Bishop Kulick, Clergy and elected officials memorialize unclaimed dead

GREENSBURG – Some of them outlived their loved ones. Others were estranged from their families. Some were cremated more than 30 years ago. On a hillside beyond the boundary of the Westmoreland County Prison, 53 unclaimed remains were laid to rest in a special memorial service presided over by Bishop Larry J. Kulick on June 27.

“One of the corporal works of mercy is to bury our dead,” Bishop Kulick told those gathered for the service. “We are doing that today as a fruit of our charity and our discipleship.”

Whether a family could not afford to take on the financial responsibility of a proper burial, or if all efforts of tracking down relatives were exhausted, the cremains sat in boxes in an evidence room in the Westmoreland County Coroner’s Office.

Coroner Tim Carson was glad that a proper resting place was found for the 53 individuals.

 “I think this is an important function of our duties in the Coroner’s Office, and I appreciate the support of the community in doing this,” Carson said.

Two of the individuals memorialized were veterans. Nolan M. Holliday served in the U.S. Navy during World War II, and Armand M. Bucci served in the U.S. Air Force during the Vietnam War.
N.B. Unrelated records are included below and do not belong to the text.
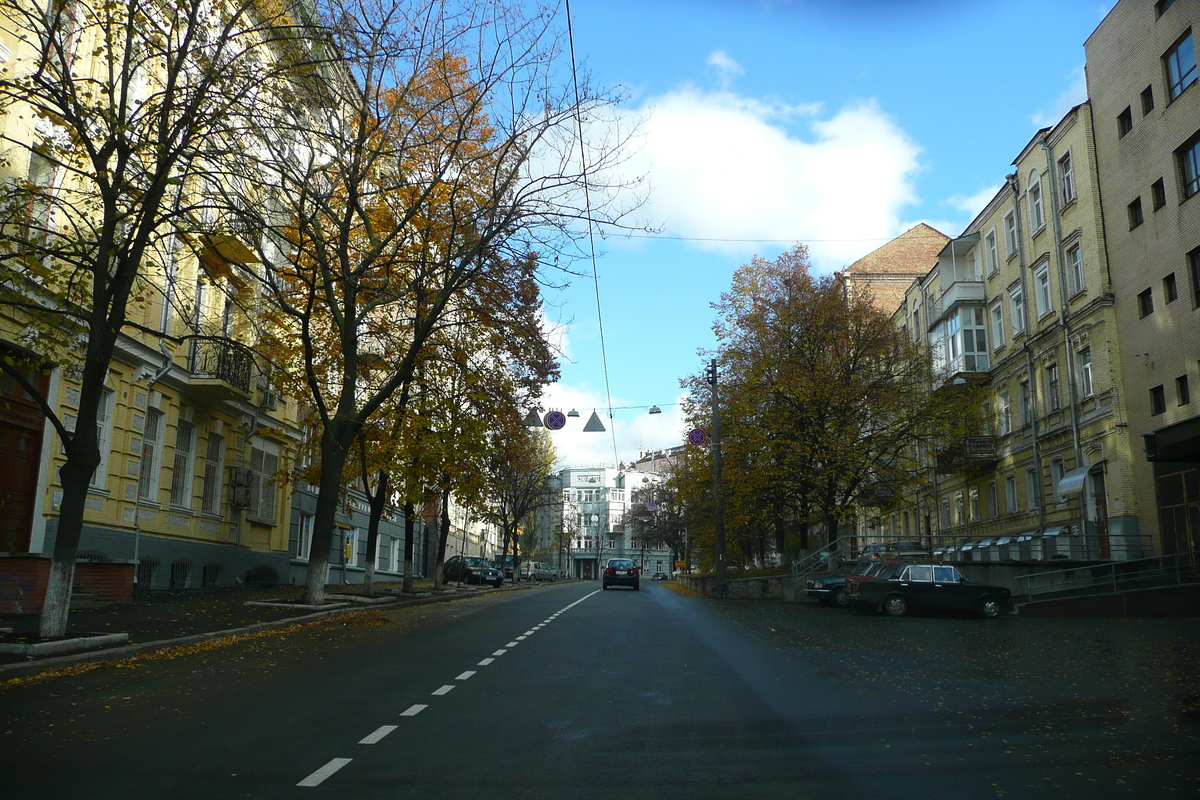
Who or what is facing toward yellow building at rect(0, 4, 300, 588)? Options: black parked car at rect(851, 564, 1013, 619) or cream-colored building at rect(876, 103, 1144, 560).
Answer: the cream-colored building

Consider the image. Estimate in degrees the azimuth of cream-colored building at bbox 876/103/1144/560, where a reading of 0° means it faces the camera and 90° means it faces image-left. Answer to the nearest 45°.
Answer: approximately 45°

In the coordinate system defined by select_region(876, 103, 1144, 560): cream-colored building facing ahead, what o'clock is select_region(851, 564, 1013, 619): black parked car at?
The black parked car is roughly at 11 o'clock from the cream-colored building.

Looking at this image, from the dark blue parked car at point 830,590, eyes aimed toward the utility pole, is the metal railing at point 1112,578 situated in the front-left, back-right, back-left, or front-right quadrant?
back-right
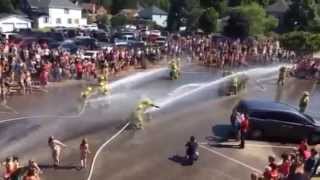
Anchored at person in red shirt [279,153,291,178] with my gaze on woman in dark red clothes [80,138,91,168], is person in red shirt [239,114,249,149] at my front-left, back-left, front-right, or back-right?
front-right

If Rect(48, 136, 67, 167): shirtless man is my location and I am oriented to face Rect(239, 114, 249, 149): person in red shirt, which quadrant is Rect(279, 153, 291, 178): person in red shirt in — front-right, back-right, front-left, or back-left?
front-right

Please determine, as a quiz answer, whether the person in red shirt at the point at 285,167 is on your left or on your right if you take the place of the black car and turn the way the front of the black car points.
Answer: on your right

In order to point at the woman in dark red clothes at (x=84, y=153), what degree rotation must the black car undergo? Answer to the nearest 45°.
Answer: approximately 135° to its right

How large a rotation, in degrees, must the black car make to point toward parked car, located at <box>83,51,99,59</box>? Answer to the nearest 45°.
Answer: approximately 135° to its left

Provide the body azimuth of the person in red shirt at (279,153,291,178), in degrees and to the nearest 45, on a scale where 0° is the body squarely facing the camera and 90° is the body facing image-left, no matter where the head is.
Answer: approximately 135°

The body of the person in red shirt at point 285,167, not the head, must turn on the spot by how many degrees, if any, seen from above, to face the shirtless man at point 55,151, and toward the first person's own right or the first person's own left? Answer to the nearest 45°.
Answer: approximately 45° to the first person's own left

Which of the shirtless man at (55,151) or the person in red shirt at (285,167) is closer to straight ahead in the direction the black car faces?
the person in red shirt

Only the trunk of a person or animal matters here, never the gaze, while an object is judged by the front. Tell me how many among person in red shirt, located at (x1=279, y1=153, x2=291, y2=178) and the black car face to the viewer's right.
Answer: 1

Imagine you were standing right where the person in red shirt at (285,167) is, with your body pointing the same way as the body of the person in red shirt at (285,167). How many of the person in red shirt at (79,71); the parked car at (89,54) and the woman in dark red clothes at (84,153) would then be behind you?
0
Members of the American Legion posts throughout Westmoreland County escorted their remains to the National Cemetery of the Alleghenies, where they will receive full military honors.

Joining Bishop Kulick for the ecumenical memorial service were the Reverend David Ackerman, Conference Minister, Penn West Conference of the United Church of Christ, and the Reverend Nick Poole from Calvary Church in Irwin. Each shared a reflection during the memorial service.

(L-R) The Rev. Nick Poole, Coroner Tim Carson, Bishop Kulick, the Rev. David Ackerman and Chief Deputy Coroner Albert Lonzo.


Bishop Kulick said the service brought together the community, regardless of political ideology, professional backgrounds or faith traditions. Bishop Kulick said the service of commendation, is a reminder to live in a way that is honorable, charitable and merciful. He said the memorial service is a beautiful sign of the unity of humanity rooted in faith.